Within seconds, a herd of huge, burly yaks stampeded past the school, thundering toward the river. The yaks’ hoof beats shook the ground and momentarily drowned out the voices in the classroom. As the yaks thinned out, the students turned their attention back to the teacher and did not notice the young boy in threadbare clothes and Chinese rubber boots rounding up the stray yaks.
Krit. Wakhan. Afghanistan. July 14, 2012
The boy should be in school. But like millions of children in Pakistan and Afghanistan, he has to work instead. When children reach school age in these impoverished societies, parents must weigh their two options: work or school. “Everyone has a fierce desire for education, but where there is such abject poverty and survival depends on manual labour, many children are deprived of school,” says Greg Mortenson, co-founder of Central Asia Institute (CAI), a non-profit organisation that built DeGhulaman’s first school.
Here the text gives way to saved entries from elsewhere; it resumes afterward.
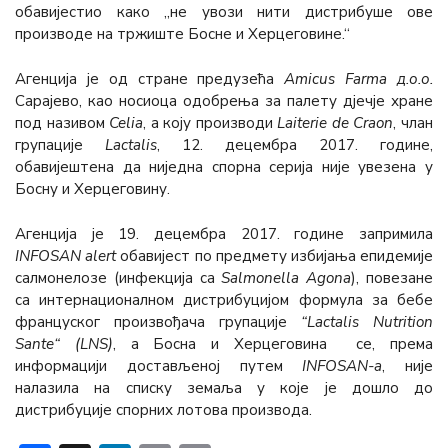
обавијестио како „не увози нити дистрибуше ове
производе на тржиште Босне и Херцеговине.“
Агенција је од стране предузећа
Amicus Farma д.о.о.
Сарајево, као носиоца одобрења за палету дјечје хране
под називом
Celia
, а коју производи
Laiterie de Craon
, члан
групације
Lactalis
, 12. децембра 2017. године,
обавијештена да ниједна спорна серија није увезена у
Босну и Херцеговину.
Агенција је 19. децембра 2017. године запримила
INFOSAN alert
обавијест по предмету избијања епидемије
салмонелозе (инфекција са
Salmonella Agona
), повезане
са интернационалном дистрибуцијом формула за бебе
француског произвођача групације
“Lactalis Nutrition
Sante“ (LNS)
, а Босна и Херцеговина се, према
информацији достављеној путем
INFOSAN-a
, није
налазила на списку земаља у које је дошло до
дистрибуције спорних лотова производа.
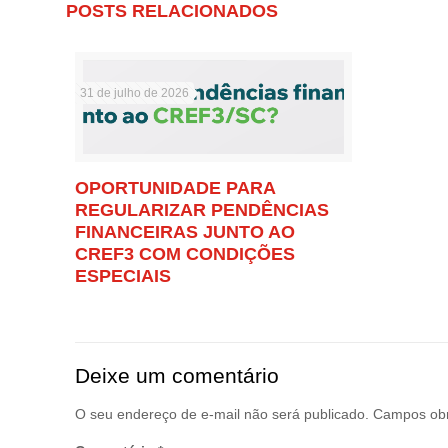
POSTS RELACIONADOS
31 de julho de 2026
OPORTUNIDADE PARA
REGULARIZAR PENDÊNCIAS
FINANCEIRAS JUNTO AO
CREF3 COM CONDIÇÕES
ESPECIAIS
Deixe um comentário
O seu endereço de e-mail não será publicado.
Campos obr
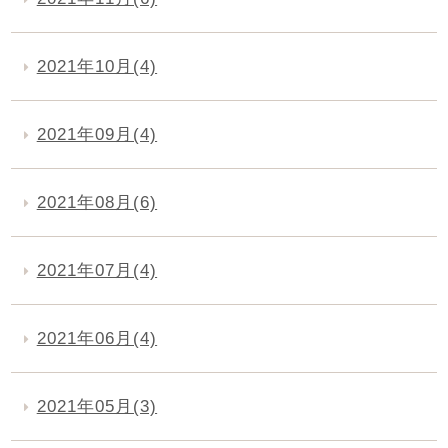
2021年10月(4)
2021年09月(4)
2021年08月(6)
2021年07月(4)
2021年06月(4)
2021年05月(3)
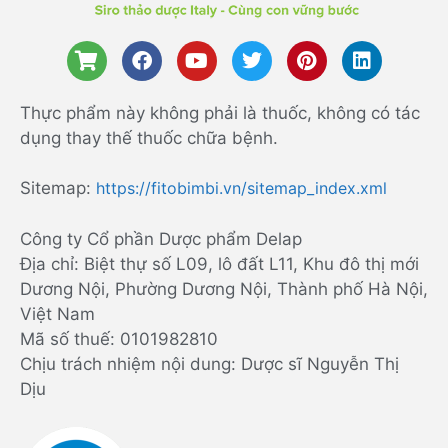
Thực phẩm này không phải là thuốc, không có tác
dụng thay thế thuốc chữa bệnh.
Sitemap:
https://fitobimbi.vn/sitemap_index.xml
Công ty Cổ phần Dược phẩm Delap
Địa chỉ: Biệt thự số L09, lô đất L11, Khu đô thị mới
Dương Nội, Phường Dương Nội, Thành phố Hà Nội,
Việt Nam
Mã số thuế: 0101982810
Chịu trách nhiệm nội dung: Dược sĩ Nguyễn Thị
Dịu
In DeGhulaman, most adults are illiterate and there are no paying jobs. Families herd sheep, goats and yaks, and grow small plots of grain and vegetables in the arid, high- altitude landscape.
The village children rise before sun-up, fetch water and collect dry yak dung and brush to fuel the fire. They milk the goats, sheep and camels, and later take the animals high into the mountains to graze. Everything is done by hand: ploughing, building, sewing. There are no shortcuts. In the face of such adversity, parents too often have no choice but to keep their children home from school to help support the family.
The UN Declaration of Human Rights unequivocally states that every child has a right to education. In Afghanistan and Pakistan, governments, community leaders and humanitarian groups like CAI are working with communities to make that right a reality. But the work is slow, labour-intensive and expensive.